» ABOUT THIS EXERCISE: I need the number of lines in the listing below that contain "right", and only that number.

· · · ·

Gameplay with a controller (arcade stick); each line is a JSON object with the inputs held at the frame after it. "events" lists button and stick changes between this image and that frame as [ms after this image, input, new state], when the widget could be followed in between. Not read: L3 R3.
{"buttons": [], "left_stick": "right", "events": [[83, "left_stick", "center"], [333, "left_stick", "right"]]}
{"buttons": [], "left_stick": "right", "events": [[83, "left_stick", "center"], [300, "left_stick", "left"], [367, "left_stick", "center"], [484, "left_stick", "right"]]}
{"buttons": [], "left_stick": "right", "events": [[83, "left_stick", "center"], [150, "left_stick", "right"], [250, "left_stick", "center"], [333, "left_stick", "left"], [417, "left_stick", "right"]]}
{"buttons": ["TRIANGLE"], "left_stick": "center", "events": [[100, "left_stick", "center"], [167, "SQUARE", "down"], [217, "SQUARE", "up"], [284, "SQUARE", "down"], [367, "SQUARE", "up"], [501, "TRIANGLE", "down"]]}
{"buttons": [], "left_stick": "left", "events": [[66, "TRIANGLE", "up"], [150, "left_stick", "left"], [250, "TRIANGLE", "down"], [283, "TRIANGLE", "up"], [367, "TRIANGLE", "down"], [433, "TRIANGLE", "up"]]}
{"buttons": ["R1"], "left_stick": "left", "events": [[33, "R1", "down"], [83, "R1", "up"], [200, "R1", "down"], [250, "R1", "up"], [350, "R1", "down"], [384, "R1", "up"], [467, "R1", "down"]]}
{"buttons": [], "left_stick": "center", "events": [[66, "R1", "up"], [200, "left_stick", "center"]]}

· · · ·

» ANSWER SPACE: 3